Hoffentlich hilft das jemandem.

1
nbwoodward

Ich benutze Jupyter-Notebook. In meinem Fall wurde die Datei im falschen Format angezeigt. Die Option 'Kodierung' hat nicht funktioniert. Also speichere ich die csv im utf-8 Format und es funktioniert.

0
Himanshu Sharma

Versuchen Sie, die Engine = 'python' anzugeben. Es hat für mich funktioniert, aber ich versuche immer noch herauszufinden warum.

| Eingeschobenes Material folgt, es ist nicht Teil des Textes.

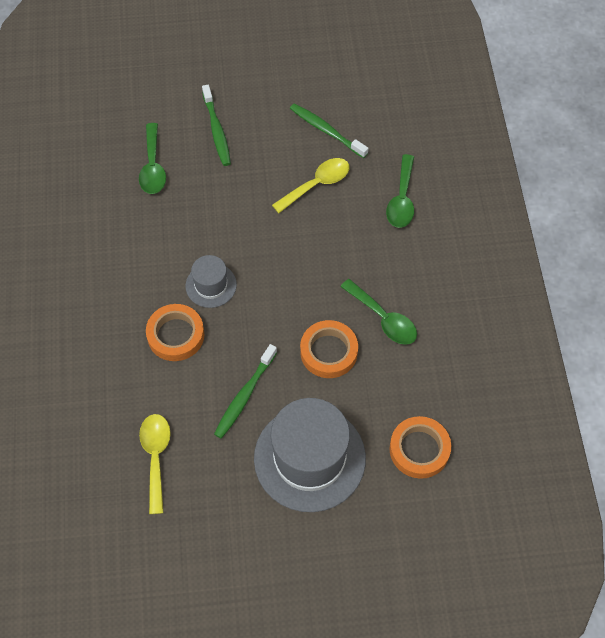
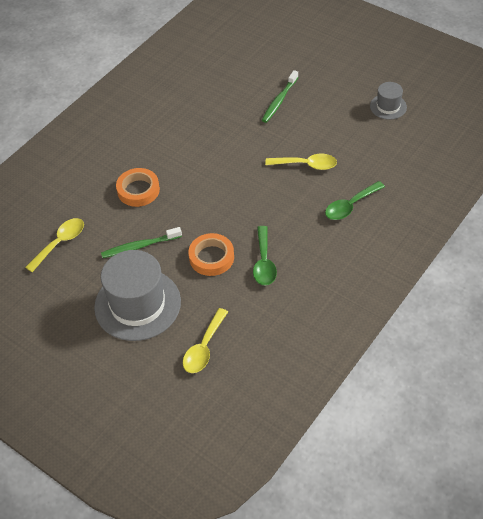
camera: 45 degrees right, 10 degrees down
green spoon [139,123,166,194] -> none
grey hat [185,255,237,308] -> grey hat moved to [370,82,407,120]
green toothbrush [290,103,369,158] -> none
orange tape [390,416,451,479] -> yellow spoon [183,308,228,373]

df = pd.read_csv(input_file_path,...engine='python')
0
Jan33

Ich poste ein Update zu diesem alten Thread. Ich habe eine Lösung gefunden, die funktioniert hat, aber jede Datei geöffnet werden muss. Ich habe meine CSV-Datei in LibreOffice geöffnet, und dann Speichern unter> Filtereinstellungen bearbeiten gewählt. Im Dropdown-Menü habe ich die UTF8-Codierung ausgewählt. Dann fügte ich encoding="utf-8-sig" zur data = pd.read_csv(r'C:\fullpathtofile\filename.csv', sep = ',', encoding="utf-8-sig") hinzu.

Hoffe das hilft jemandem.

0
tshirtdr1

In meinem Fall hat eine Datei die Codierung "USC-2 LE BOM" gemäß Notepad ++. Für Python ist das encoding = "utf_16_le". 

Ich hoffe, es hilft, eine Antwort für jemanden etwas schneller zu finden.